[Source data — start]

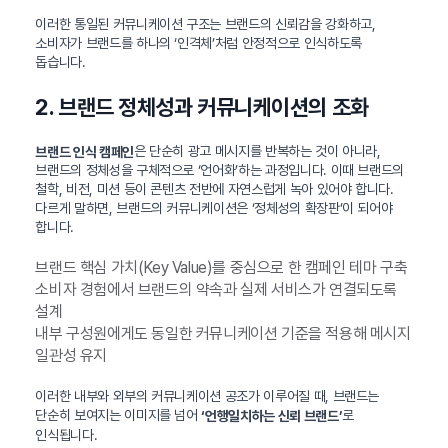
이러한 통일된 커뮤니케이션 구조는 브랜드의 신뢰감을 강화하고,
소비자가 브랜드를 하나의 ‘인격체’처럼 안정적으로 인식하도록
돕습니다.
2. 브랜드 정체성과 커뮤니케이션의 조화
은 단순히 광고 메시지를 반복하는 것이 아니라,
브랜드 인식 캠페인
브랜드의 정체성을 구체적으로 ‘언어화’하는 과정입니다. 이때 브랜드의
철학, 비전, 미션 등이 콘텐츠 전반에 자연스럽게 녹아 있어야 합니다.
다르게 말하면, 브랜드의 커뮤니케이션은 ‘정체성의 확장판’이 되어야
합니다.
브랜드 핵심 가치(Key Value)를 중심으로 한 캠페인 테마 구축
소비자 경험에서 브랜드의 약속과 실제 서비스가 연결되도록
설계
내부 구성원에게도 동일한 커뮤니케이션 기준을 적용해 메시지
일관성 유지
이러한 내부와 외부의 커뮤니케이션 공조가 이루어질 때, 브랜드는
단순히 보여지는 이미지를 넘어
로
‘언행일치하는 신뢰 브랜드’
인식됩니다.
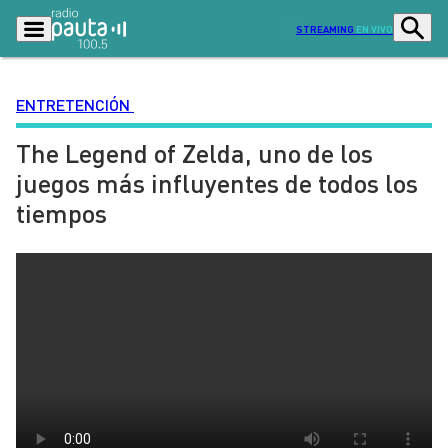
STREAMING
EN VIVO
ENTRETENCIÓN
The Legend of Zelda, uno de los
Podcasts
Programas
juegos más influyentes de todos los
Lo Último
Actualidad
tiempos
Ciudad
Economía
Radio en vivo
Sostenibilidad
Tendencias
Deportes
Entretención y Cultura
Opinión
Dato en Pauta
Señal 2
Contenido Patrocinado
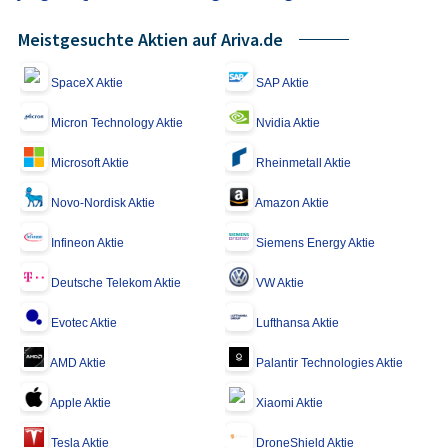
Meistgesuchte Aktien auf Ariva.de
SpaceX Aktie
SAP Aktie
Micron Technology Aktie
Nvidia Aktie
Microsoft Aktie
Rheinmetall Aktie
Novo-Nordisk Aktie
Amazon Aktie
Infineon Aktie
Siemens Energy Aktie
Deutsche Telekom Aktie
VW Aktie
Evotec Aktie
Lufthansa Aktie
AMD Aktie
Palantir Technologies Aktie
Apple Aktie
Xiaomi Aktie
Tesla Aktie
DroneShield Aktie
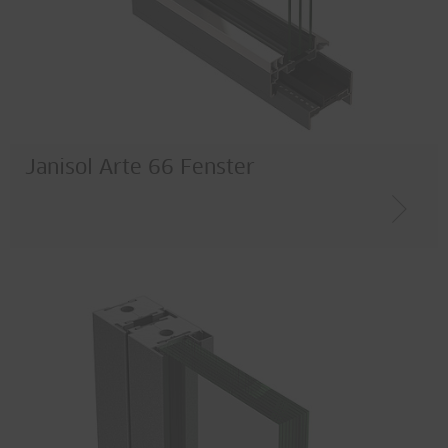
Janisol Arte 66 Fenster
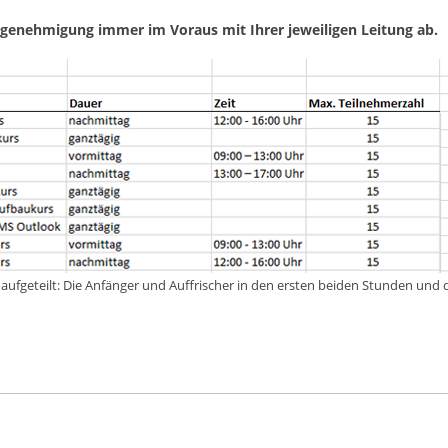
-genehmigung immer im Voraus mit Ihrer jeweiligen Leitung ab.
n aufgeteilt: Die Anfänger und Auffrischer in den ersten beiden Stunden und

[Source data — finish]

Out of the records above, pull the lines that include the word "브랜드의".

Reply to the exercise:
이러한 통일된 커뮤니케이션 구조는 브랜드의 신뢰감을 강화하고,
브랜드의 정체성을 구체적으로 ‘언어화’하는 과정입니다. 이때 브랜드의
다르게 말하면, 브랜드의 커뮤니케이션은 ‘정체성의 확장판’이 되어야
소비자 경험에서 브랜드의 약속과 실제 서비스가 연결되도록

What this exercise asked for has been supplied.